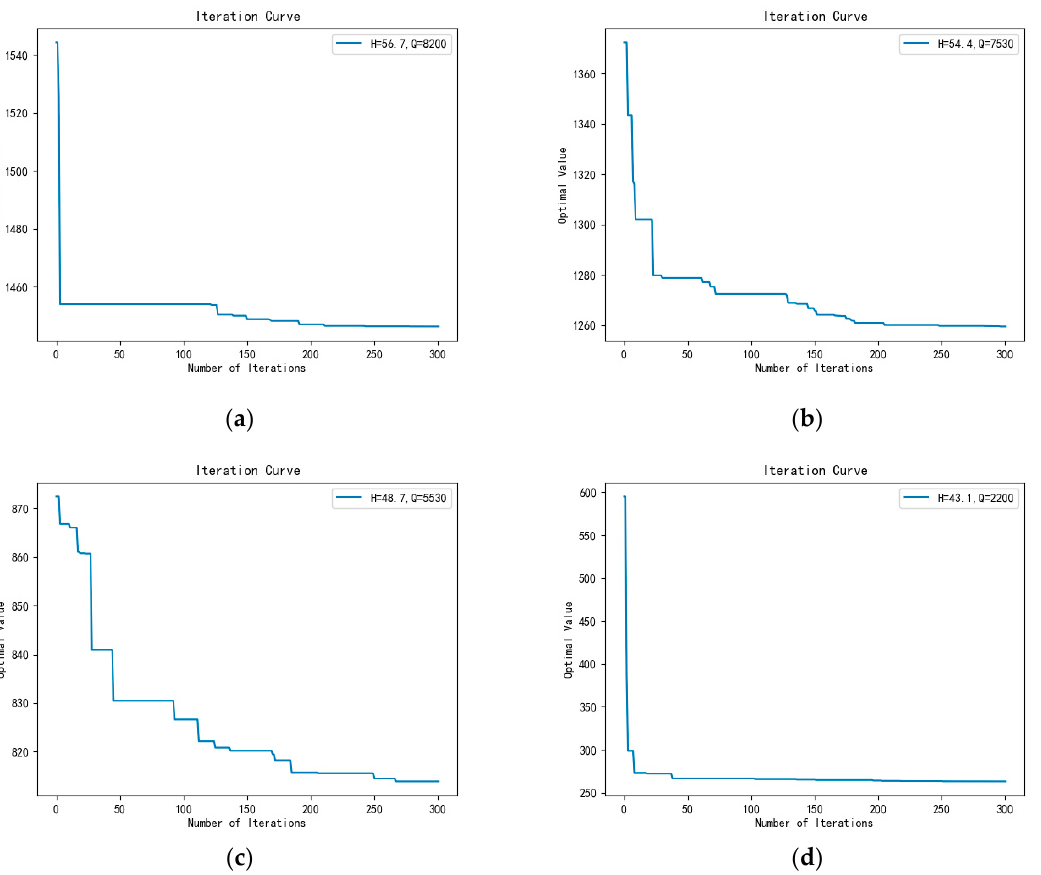
Figure 3. Iterative optimization process for different hydraulic demands. ( a ) Iteration under the condition of H = 56.7 and Q = 8200. ( b ) Iteration under the condition of H = 54.4 and Q = 7530. ( c ) Iteration under the condition of H = 48.7 and Q = 5530. ( d ) Iteration under the condition of H = 43.1 and Q = 2200. Table 1. Part of the results from the improved DE algorithm optimization process.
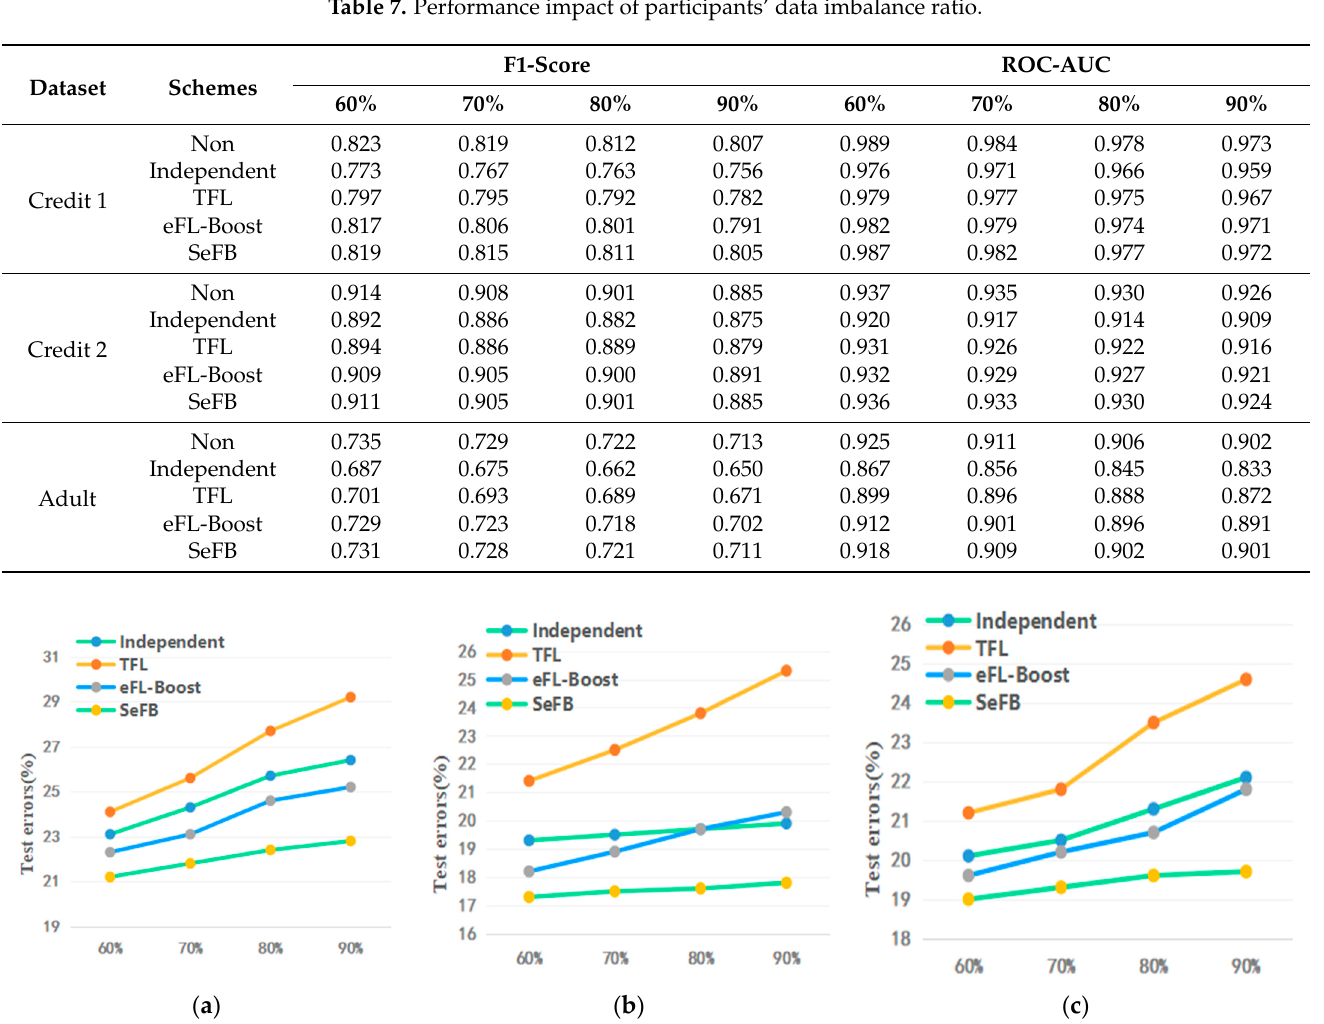
Table 7. Performance impact of participants’ data imbalance ratio.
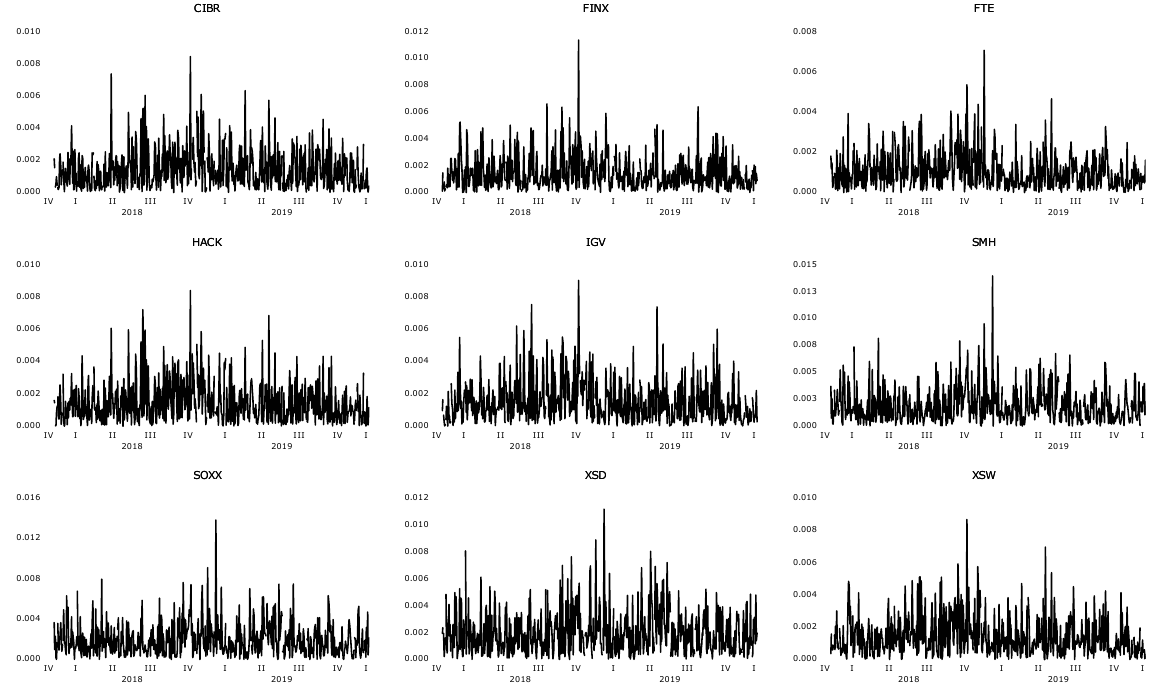
Figure 2. Daily Idiosyncratic Volatility Measure, high-tech ETFs (12/01/2017-1/31/2020).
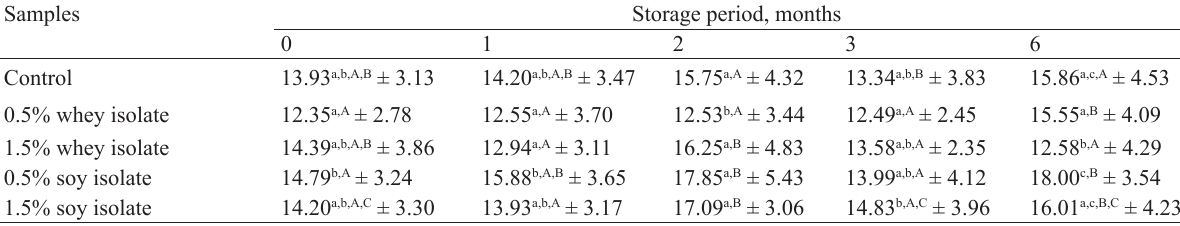
Table 6 b * values of sausages with protein isolates during storage (average ± SD)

**WORK TASK:**
From the first line of the material to the last, retype everything exactly except the images.

**SOLVED PROBLEM:**
Figure 3. Iterative optimization process for different hydraulic demands. ( a ) Iteration under the condition of H = 56.7 and Q = 8200. ( b ) Iteration under the condition of H = 54.4 and Q = 7530. ( c ) Iteration under the condition of H = 48.7 and Q = 5530. ( d ) Iteration under the condition of H = 43.1 and Q = 2200. Table 1. Part of the results from the improved DE algorithm optimization process.
Table 7. Performance impact of participants’ data imbalance ratio.
Figure 2. Daily Idiosyncratic Volatility Measure, high-tech ETFs (12/01/2017-1/31/2020).
Table 6 b * values of sausages with protein isolates during storage (average ± SD)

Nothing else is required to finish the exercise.